Requer, ao final, o acolhimento dos embargos para que sejam supridas as contradições, obscuridades e dúvidas apontadas.

Estabelece o art. 535 do CPC que:

Art. 535. Cabem embargos de declaração quando:

I - houver, na sentença ou no acórdão, obscuridade ou contradição;

II - for omitido ponto sobre o qual devia pronunciar-se o juiz ou tribunal.

Depreende-se de tal dispositivo que os embargos de declaração têm por finalidade precípua a integração da decisão embargada, por meio da solução do ponto sobre o qual haja obscuridade, contradição ou omissão.

No entanto, observa-se que as questões levantadas pelo embargante - possibilidade de cominação de multa diária e valor da penalidade - não visam esclarecer ou integrar o julgado recorrido, mas rever o mérito deste, por inconformismo, o que é vedado na via estreita dos embargos de declaração. Isso porque a matéria foi devidamente tratada no acórdão embargado, conforme se infere do seguinte excerto dele extraído:

"Quanto à fixação de multa diária com o objetivo de garantir a eficácia da decisão que determina obrigação de fazer ou de não fazer, há de se salientar que, segundo o que preceitua a jurisprudência mais recente dos nossos tribunais, é perfeitamente cabível o arbitramento.

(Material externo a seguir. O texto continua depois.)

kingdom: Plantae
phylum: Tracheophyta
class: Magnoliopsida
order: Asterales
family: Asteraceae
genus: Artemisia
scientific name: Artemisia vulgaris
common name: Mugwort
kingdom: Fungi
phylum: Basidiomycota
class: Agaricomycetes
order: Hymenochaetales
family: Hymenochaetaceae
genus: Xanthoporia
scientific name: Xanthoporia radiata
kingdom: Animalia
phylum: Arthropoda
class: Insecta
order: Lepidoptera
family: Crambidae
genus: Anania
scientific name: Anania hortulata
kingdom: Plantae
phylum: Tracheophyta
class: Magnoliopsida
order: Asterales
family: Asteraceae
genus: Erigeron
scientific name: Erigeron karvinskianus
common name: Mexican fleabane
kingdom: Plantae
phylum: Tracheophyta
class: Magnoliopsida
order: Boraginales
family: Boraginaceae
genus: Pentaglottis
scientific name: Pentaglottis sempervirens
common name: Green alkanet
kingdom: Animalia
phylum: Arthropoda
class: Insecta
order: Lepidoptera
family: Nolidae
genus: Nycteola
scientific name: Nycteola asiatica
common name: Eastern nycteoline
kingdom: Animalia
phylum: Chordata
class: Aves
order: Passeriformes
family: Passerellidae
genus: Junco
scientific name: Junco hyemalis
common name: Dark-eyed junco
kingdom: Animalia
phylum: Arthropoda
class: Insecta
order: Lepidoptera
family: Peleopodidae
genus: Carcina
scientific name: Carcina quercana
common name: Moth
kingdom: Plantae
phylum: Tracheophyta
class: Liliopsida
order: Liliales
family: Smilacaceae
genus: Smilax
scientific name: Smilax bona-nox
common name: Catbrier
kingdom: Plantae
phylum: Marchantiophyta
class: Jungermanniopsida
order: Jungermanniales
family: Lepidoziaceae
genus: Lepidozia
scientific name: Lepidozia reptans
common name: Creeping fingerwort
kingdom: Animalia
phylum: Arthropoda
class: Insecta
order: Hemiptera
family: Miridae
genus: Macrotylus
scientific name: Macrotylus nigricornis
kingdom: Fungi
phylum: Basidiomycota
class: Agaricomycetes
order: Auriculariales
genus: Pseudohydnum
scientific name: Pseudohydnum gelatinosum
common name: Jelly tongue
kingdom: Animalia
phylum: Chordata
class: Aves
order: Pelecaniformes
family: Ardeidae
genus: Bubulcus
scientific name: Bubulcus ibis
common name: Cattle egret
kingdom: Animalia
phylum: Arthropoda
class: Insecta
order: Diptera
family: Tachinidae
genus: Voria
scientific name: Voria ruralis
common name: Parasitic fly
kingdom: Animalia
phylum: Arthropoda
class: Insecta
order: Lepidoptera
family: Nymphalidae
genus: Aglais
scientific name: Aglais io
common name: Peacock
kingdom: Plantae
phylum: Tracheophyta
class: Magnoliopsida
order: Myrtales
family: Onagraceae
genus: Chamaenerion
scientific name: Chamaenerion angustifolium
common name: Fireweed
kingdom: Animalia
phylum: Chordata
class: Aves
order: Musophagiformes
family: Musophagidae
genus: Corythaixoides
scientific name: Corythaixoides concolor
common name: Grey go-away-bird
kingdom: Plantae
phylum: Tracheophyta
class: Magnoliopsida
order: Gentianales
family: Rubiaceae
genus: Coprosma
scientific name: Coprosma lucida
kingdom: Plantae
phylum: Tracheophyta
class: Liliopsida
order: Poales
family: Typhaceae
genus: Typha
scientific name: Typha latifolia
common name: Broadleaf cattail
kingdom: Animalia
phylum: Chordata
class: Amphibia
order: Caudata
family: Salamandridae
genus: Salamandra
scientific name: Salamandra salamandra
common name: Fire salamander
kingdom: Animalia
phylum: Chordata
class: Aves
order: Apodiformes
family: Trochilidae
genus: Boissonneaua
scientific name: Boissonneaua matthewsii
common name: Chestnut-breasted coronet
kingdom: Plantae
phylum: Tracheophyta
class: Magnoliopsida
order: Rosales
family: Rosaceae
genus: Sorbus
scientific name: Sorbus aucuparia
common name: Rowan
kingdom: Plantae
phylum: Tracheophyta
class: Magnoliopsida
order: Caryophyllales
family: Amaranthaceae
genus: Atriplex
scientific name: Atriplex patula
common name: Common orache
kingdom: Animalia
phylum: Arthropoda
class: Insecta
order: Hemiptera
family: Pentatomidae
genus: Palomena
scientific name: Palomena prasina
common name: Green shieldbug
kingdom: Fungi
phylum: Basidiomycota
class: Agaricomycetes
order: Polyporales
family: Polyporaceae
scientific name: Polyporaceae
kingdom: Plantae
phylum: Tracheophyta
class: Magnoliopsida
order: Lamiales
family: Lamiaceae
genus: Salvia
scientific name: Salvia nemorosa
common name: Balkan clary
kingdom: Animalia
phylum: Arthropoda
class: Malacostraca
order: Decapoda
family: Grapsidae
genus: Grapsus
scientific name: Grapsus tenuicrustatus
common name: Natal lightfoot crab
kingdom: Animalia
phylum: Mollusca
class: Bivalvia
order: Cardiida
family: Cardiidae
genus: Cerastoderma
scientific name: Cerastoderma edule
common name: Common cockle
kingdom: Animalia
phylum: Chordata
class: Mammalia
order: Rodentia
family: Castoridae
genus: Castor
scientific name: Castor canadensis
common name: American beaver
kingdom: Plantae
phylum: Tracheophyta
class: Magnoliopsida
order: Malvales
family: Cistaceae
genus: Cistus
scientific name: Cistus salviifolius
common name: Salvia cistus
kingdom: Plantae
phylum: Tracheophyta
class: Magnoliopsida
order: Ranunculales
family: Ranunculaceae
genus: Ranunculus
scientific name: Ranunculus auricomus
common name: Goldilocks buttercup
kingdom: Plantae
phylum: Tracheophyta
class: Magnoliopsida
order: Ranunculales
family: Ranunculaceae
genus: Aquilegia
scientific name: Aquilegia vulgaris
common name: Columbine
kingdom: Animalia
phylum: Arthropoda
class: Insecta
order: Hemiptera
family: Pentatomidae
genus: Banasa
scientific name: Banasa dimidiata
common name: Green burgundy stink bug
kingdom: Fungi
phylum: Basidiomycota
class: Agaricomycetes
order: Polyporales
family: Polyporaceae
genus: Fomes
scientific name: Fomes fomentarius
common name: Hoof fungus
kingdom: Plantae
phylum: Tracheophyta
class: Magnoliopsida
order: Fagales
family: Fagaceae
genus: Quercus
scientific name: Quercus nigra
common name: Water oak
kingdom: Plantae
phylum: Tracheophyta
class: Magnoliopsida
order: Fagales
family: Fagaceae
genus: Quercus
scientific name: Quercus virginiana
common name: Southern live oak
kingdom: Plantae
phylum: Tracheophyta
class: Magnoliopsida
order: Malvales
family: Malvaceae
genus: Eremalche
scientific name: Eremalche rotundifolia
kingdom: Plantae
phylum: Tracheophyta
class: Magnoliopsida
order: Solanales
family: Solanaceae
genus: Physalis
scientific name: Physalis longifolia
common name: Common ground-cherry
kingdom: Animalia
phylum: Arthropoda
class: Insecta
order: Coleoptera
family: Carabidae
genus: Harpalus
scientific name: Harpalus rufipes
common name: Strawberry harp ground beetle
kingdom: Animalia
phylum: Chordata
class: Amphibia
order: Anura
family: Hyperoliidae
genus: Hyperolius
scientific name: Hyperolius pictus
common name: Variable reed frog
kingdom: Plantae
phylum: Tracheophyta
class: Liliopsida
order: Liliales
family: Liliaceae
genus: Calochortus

Deve-se registrar, contudo, que a multa cominada para o descumprimento de uma obrigação de fazer ou não fazer, ou, ainda, em razão da superveniência da Lei 10.444/2001, para forçar o cumprimento de obrigação de entrega de coisa (art. 461-A do CPC)- astreinte -, não tem caráter ressarcitório, e sim"natureza nitidamente coercitiva, porque se constitui em forma de pressão sobre a vontade do réu, destinada a convencê-lo a adimplir a ordem do juiz."(Luiz Guilherme Marinoni. Tutela inibitória: individual e coletiva. 4. ed. São Paulo: Editora Revista dos Tribunais. 2006.p.219).

Como se vê, a astreinte não busca recompor eventual prejuízo experimento, mas, ao contrário, estimular, compelir o ordenado à prática da conduta prescrita.

A multa possui, portanto, a nítida função de forçar a realização da obrigação imputada ao agravante. Esse meio de coerção garante maior efetividade aos provimentos jurisdicionais. [...].

No caso dos autos, pelo menos a princípio, entendo razoável a imposição de multa diária no valor de R$1.000,00 (mil reais), até o limite de R$ 60.000,00, vez que, como é sabido, a negativação do nome do devedor nos cadastros restritivos de crédito traz prejuízos incomensuráveis ao seu patrimônio, sobretudo quando se sabe que, na sociedade contemporânea, condicionam-se negócios jurídicos de várias vertentes à existência de" nome limpo "do contratante, ou seja, à inexistência de qualquer restrição em seu desfavor nos vários serviços disponíveis relativos à proteção do crédito.

Cumpre ainda ressaltar que nada impede que o recorrente afaste a incidência da multa cominatória diária, bastando que cumpra a determinação judicial exarada." (f. 173-175-TJ).

Por fim, deve-se asseverar que, em razão de os embargos de declaração não constituírem recurso idôneo para rever o mérito da decisão recorrida ou prequestionar matérias já enfrentadas, forçoso concluir que se trata de expediente manifestamente protelatório, o que, a teor do disposto no art. 538, parágrafo único, do CPC, enseja a condenação em multa.

Ante o exposto, REJEITO os embargos de declaração e condeno a embargante a pagar à embargada multa de 1% (um por cento) sobre o valor dado à causa.

Votaram de acordo com o (a) Relator (a) os Desembargador (es): FABIO MAIA VIANI e GUILHERME LUCIANO BAETA NUNES.

SÚMULA : REJEITARAM OS EMBARGOS DE DECLARAÇÃO E APLICAR MULTA.